The fact that most RISC-V chips were not vulnerable to Spectre is simply because they hadn't implemented a particular kind of performance optimization, not because there was anything intrinsic to the ISA that prevented them from being so.
[1]: https://github.com/abejgonzalez/boom-attacks
[2]: https://boom-core.org/docs/replicating_mitigating_spectre_ca...
[3]: https://www.cl.cam.ac.uk/research/security/ctsrd/cheri/cheri...
[4]: https://kth.diva-portal.org/smash/get/diva2:1538245/FULLTEXT...
It's not actually very hard to avoid these kids of vulnerabilities. All that is needed is to not permanently update state until the instruction is no longer speculative.
For example:
- don't update the branch prediction tables until the branch is proven to execute
- if loading a cache line causes another cache line to be evicted, keep both until it is known whether the load is supposed to execute
This requires provisioning a few more of these kinds of resources than you might previously have had, which costs a little silicon area, but it doesn't cost speed. Sometimes particularly demanding code might cause you to run out of these speculation resources and then you have to stall until an entry is freed up. This can already happen with things such as store buffers. If it never happens then you've probably over-provisioned :-)
> - if loading a cache line causes another cache line to be evicted, keep both until it is known whether the load is supposed to execute
This sounds interesting. How do these countermeasures actually prevent Spectre V1? And if they do, why didn't Intel implement them? Seems like they are fully microarchitectural, and therefore opaque to the software world.
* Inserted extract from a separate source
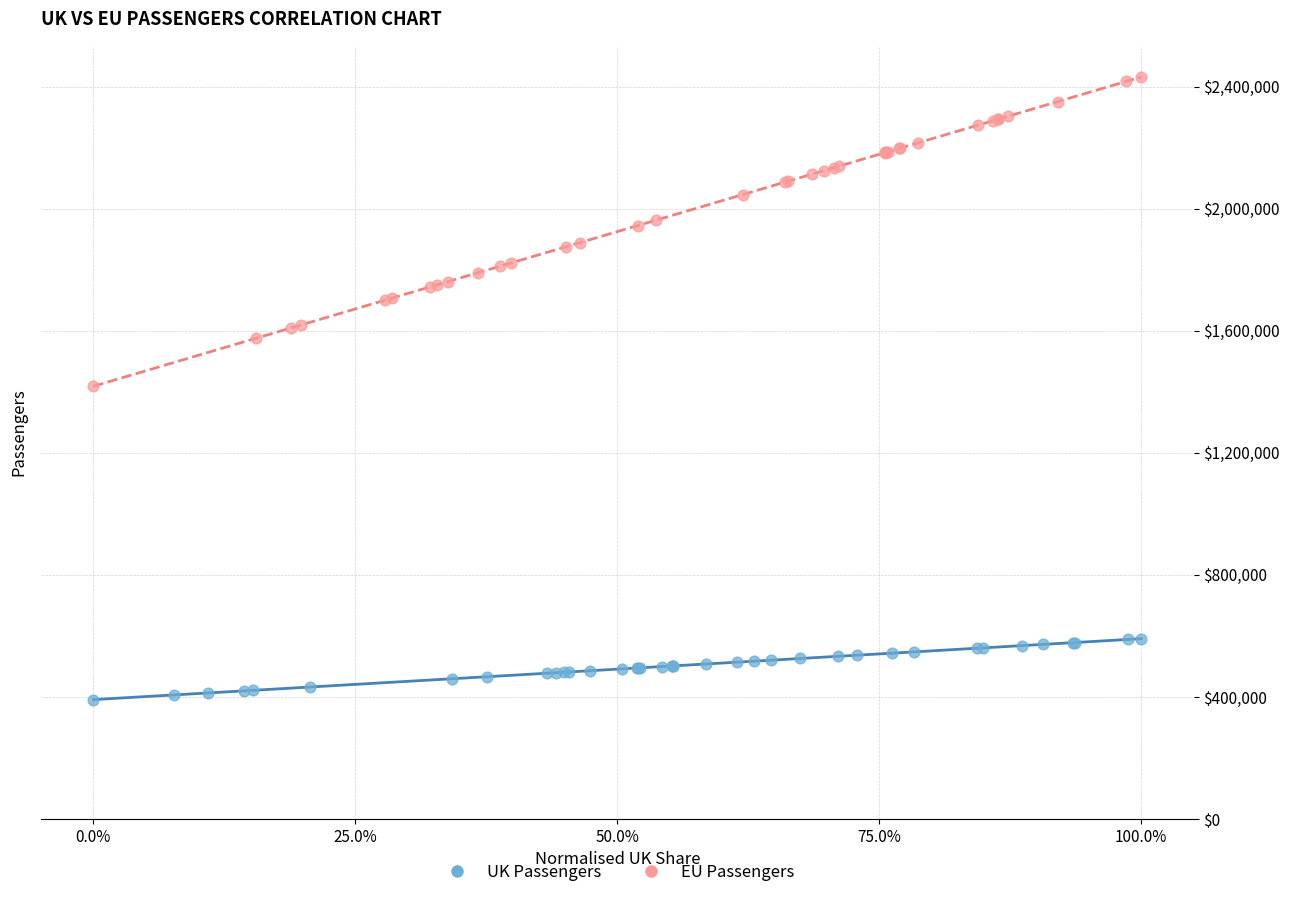

Which series contains the highest Y value?

EU Passengers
Some of the design decisions, and their expressed rationale, are considered unpersuasive by many involved with other architectures. For example, a status register, cited as interfering with optimal out-of-order execution, turns out not to be a problem in actual chips (where they rename it like other registers), so was omitted from the RISC-V design on what amounts to superstition. Some instruction sequences that would need to be "fused" to match performance of common chips involve many more instructions than are fused in any extant design, so it is unclear that such fusion would be practically achievable.
ISAs without condition codes have been around for a long time, and very technically successful. MIPS and DEC Alpha, for example. (both killed by clueless management, not any technical issue)
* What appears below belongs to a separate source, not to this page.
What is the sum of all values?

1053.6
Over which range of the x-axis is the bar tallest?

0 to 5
The vast vast majority of condition code updates are either never used at all or are used by the very next instruction. In either case, there is little point in reifying them and no point in saving them.
Generating a condition a few instructions before it is used happens from time to time, at least on ISAs where only some instruction types update the condition codes, or there is a flag in the instruction to indicate whether to or not. An ISA without condition codes but with plenty of registers can do the same thing using SLT/SLTU (Set if Less Than [Unsigned]) to generate a 0 or 1 in a normal register. Or a simple XOR or SUB for equality tests.
Historically, use of condition codes is because your instructions aren't big enough to contain two source operands, a test, and a reasonable branch offset. Now it's because you're descended from such an ISA.
Similarly, many early ISAs did conditional skip instead of conditional branch because their instructions weren't big enough to test a condition and also hold a useful branch offset. Some of them could integrate a compare with the skip, but some of them needed three instructions: compare -> CCs; skip based on CCs; jump. Not high performance.
Compare and branch, all in one instruction, is best most of the time if you have the opcode space for it.